**** Data for review ****

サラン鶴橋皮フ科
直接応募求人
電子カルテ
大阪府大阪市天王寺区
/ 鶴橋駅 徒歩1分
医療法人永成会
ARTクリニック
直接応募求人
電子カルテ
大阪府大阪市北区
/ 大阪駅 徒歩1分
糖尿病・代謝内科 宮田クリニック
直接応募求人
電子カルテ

****

* _Exercise aim_
Here, the records must be output exactly and in full.

* _Task response_
サラン鶴橋皮フ科
直接応募求人
電子カルテ
大阪府大阪市天王寺区
/ 鶴橋駅 徒歩1分
医療法人永成会
ARTクリニック
直接応募求人
電子カルテ
大阪府大阪市北区
/ 大阪駅 徒歩1分
糖尿病・代謝内科 宮田クリニック
直接応募求人
電子カルテ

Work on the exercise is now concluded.